I honestly can’t remember the last time my ex-husband and I ate dinner together at home at our table. So my daughter and I didn’t either; we sat in the living room. Partly because it was easy and partly because I really didn’t want us to sit at the table while he sat in the other room. It just didn’t feel good.
Unfortunately that habit stuck with us for a very long time. At my mom’s house we sat at the table some of the time, but once we got in our own place, we didn’t. I think it was partly that issue I had with our family feeling incomplete. No dad, no siblings. I always thought I would have a bunch of kids. After two miscarriages and a divorce, the table can feel pretty empty.
But I think we were missing out on a great time of togetherness. So, we started sitting at the table.
I have a few pretty vintage tablecloths and even started lighting a candle sometimes. Celebrating that we are a family, even with only two. That doesn’t make our love and commitment to each other any less. It just means we have room for our family to grow, if that’s what God decides.

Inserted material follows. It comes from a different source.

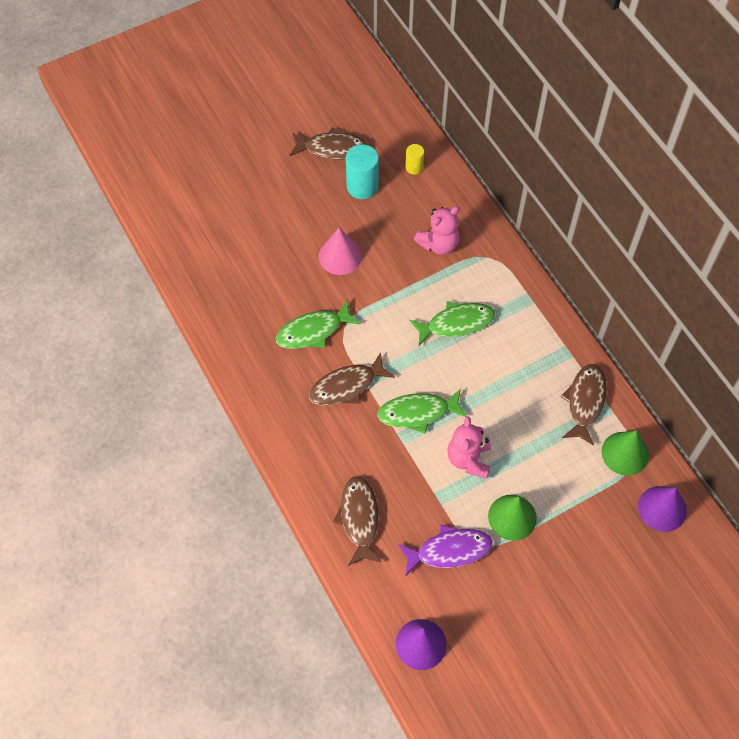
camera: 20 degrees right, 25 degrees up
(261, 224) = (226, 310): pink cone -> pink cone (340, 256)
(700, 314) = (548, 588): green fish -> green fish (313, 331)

It’s taking my young one a bit of time to get used to having to sit at the table every night. But we are talking more and playing more while we do it. I want this to become something we do as many nights as possible for as long as we are under the same roof. A few minutes every day where we are together just focused on each other.
A reminder that we are a family. We are a team. A constant in a world of uncertainty. Maybe it’s just dinner. But I think it’s a great place to start.